È in preadolescenza, è fragile e ancora poco attrezzato per la complessità del mondo esterno. Mi parla dei giochi tecnologici che riempiono la sua giornata. E anche le nostre sedute. Non riesce ad inoltrarsi in nuovi territori, ad aprire sguardi sul mondo esterno. Studia, dice che ha troppi compiti per uscire. Il mondo degli altri, alternativo alla famiglia, lo spaventa.
Mi racconta di scenari di gioco tecnologico in cui ci sono impostori, in cui deve fare mosse tattiche per non essere annientato, e trovare strategie di sopravvivenza giocando in difesa.
Non interpreto, non ha senso, cerco di raggiungerlo là, dov’è lui, sul suo terreno di gioco, tra situazioni pericolose e difficili, tranelli e brutti scherzi che può fare il mondo. Mi faccio narrare di questi scenari in cui è avvinto e assorbito.
Solo in fine seduta mi dice che forse non vale la pena continuare il nostro percorso perché non fa nulla, non ha niente da dire oltre a raccontarmi dei suoi giochini.
Mi sembra prezioso il suo contatto con sé stesso, forse la sensazione che la sua vita è accartocciata sui giochi tecnologici ed è finita lì. Poco interessante, noiosa, forse ha paura che io mi annoi e anche che io lo trovi non interessante. Che è come si sente.
In effetti spesso è quello che provo..mi perdo via tra le trame dei suoi giochini e mi annoio, mi sento impotente e inutile, in un vuoto di senso e di vita ferma che rotola su se stessa. Forse quello che prova lui.

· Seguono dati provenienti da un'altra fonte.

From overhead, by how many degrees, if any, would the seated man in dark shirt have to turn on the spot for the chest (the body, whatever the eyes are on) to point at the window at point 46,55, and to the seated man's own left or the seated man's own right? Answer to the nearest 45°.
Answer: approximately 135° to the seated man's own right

Dico che a me dispiacerebbe molto perché a me interessa lui e non i racconti che fa, i racconti cambiano, si modificheranno: lui è in divenire, si cambiano gli sguardi, i modi di essere, i pensieri in questa età di metamorfosi, di passaggio. (Non è mica in un fermo immagine penso).
Lui: “Davvero? Dici che riuscirò prima o poi a uscire e raccontarti altro?” Gli rimando che sono convinta che i suoi panorami di racconto e le sue narrazioni sono in trasformazione. Stanno già cambiando. Conclude dicendo ‘dai va bene continuiamo come sempre, ci sentiamo prossima settimana’.
Mi sono sentita testata, interpellata alla mia funzione, che è prima di tutto costituita di uno sguardo ospitante, di capacità negativa, di ‘tenuta’, di speranza e di benevola attesa di trasformazioni possibili e di futuri e nuovi sogni non ancora sognati.